I honestly don't know what drew me to that canyon on the spring morning that I met her on the island, but something did. I was just out for a short walk, a knapsack over my shoulder. It was a warm day, and the shadows of the canyon offered some shade. Maybe that's why I went there, by my nemesis Nicole's house, just to cool off. I don't know. I don't think I will ever know the legitimate reason.

I stopped for a bit and was surprised to hear footsteps coming my way. Here, a girl had come out of the house, barefoot and small, looking so much like Nicole that I had to do a double take. But it wasn't, and by the look on her face, Nicole hadn't influenced her at all on me yet.

"Hi," she stammered shakily. I can't say that I was instantly taken with her. She was short, probably about 5'4" or 5'5", with a dull mane of curly brown hair that tumbled to about her waist. This girl was slender, and had thoughtful earthy green eyes and tanish skin. I knew right away that this girl and Nicole had to be related, even though I can't say they looked identical, just similar.

Even though I had just met her, just heard her first word, an incredible sense of safety washed over me. Quickly, I figured out why: she reminded me of the island, gentle and serene and naturally so. And that made me feel safe, because it was this island that took me in when I was in need, rather than the cold artificialness of the city where I had lived longer.

After that I found out her name--it was Talia.
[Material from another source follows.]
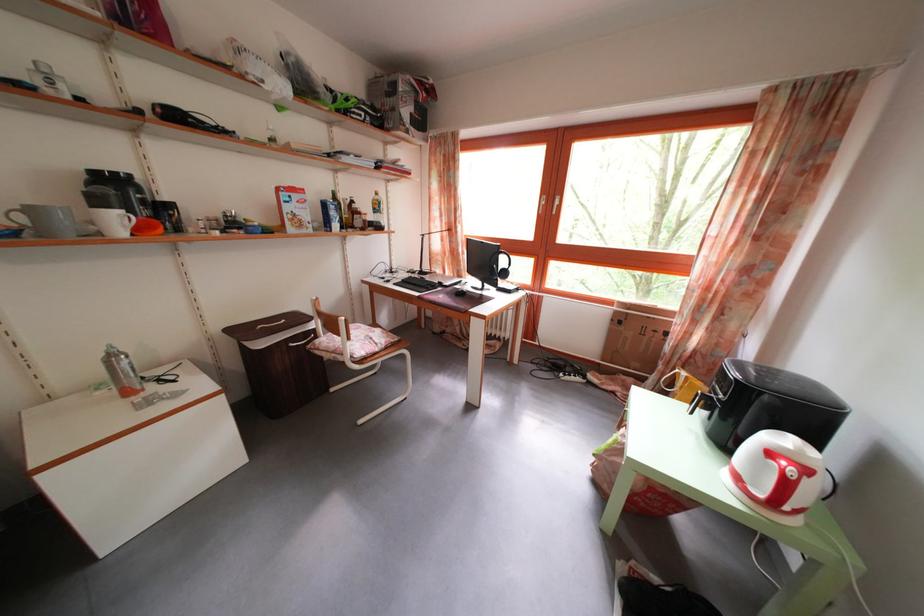
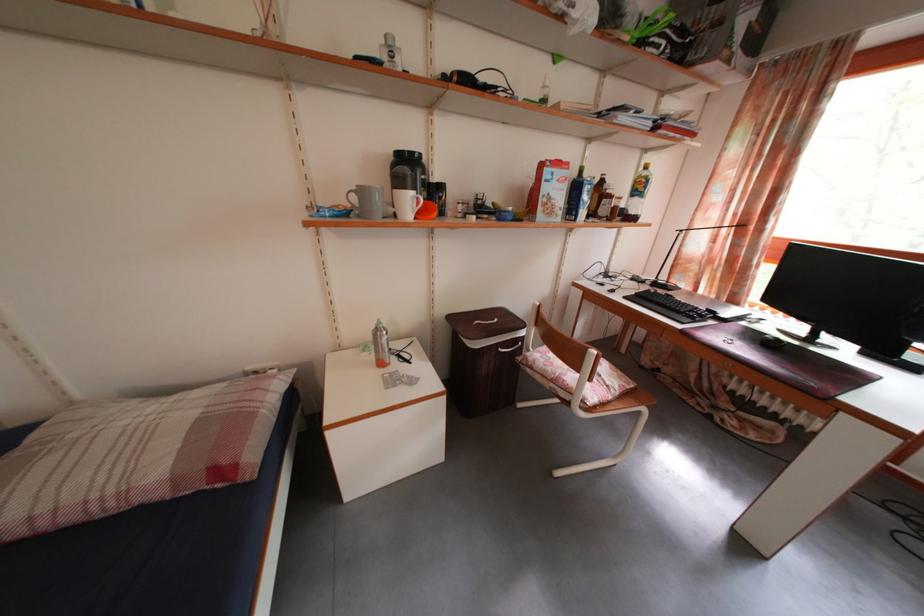
The point at (391, 191) is marked in the first image. Where is the corresponding point in the second image?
And after that modest introduction, even though I thought that after that day I would probably only see her in passing, maybe at the Center, if ever, a friendship evolved. She just kept...appearing, in a way that even I couldn't explain. I confided in her things I had only told a few, about my plan to oust my father from his presidency, and help our broken nation get put together again. I had this anger inside of me, anger at being sent away, because rather than his son I was seen as a threat. And to add further insult, Arina, my only sibling and best friend in our house, was left behind--because I was apparently a threat and, because she somehow managed to love our father, she wasn't.
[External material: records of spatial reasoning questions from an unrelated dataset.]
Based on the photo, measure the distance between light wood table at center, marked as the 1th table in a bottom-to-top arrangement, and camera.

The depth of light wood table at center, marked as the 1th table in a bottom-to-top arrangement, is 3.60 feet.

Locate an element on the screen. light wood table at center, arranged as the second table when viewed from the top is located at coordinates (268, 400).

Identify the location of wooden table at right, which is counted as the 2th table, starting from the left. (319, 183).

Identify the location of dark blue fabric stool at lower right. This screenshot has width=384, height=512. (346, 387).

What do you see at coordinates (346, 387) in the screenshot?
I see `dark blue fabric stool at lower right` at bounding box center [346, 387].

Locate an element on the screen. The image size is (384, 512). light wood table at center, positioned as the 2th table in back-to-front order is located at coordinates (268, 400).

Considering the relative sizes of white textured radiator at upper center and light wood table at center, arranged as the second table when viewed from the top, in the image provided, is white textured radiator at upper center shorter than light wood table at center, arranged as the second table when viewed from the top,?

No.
I told her all these things, but at the same point her alliance with Nicole was growing. Nicole spread vicious lies to her about me and everyone else on the island. I can't even explain why...her and I arrived there on the same boat, at the same time, so we should've been friends, in theory, instead of Talia and me.

There came a time in the fall when I started to realize that me and Talia's relationship was more than one of friendship. I planned to tell her. But on the day that I was going to, she ran to my house in the middle of the night to warn me that Nicole was planning to turn her and I against each other. She told me to run.

But I refused, because I didn't know where to go. Nicole was one of those people that knew everyone and had contacts virtually everywhere, so, in other words, if she wanted to find me she would, and fast. And besides that I...couldn't leave her behind, even if it meant the destruction of our relationship.

So I stayed. It was foolish, I know. Absolutely and completely. And besides the fact, it was what destroyed everything. Talia and I fought. It was ugly and stupid and pointless. She got hurt, and it was my fault. And because I was immature and confused, both about what had happened and what I felt for her, I didn't own up to what I had done. I fled, and that was how I ended up in this hell.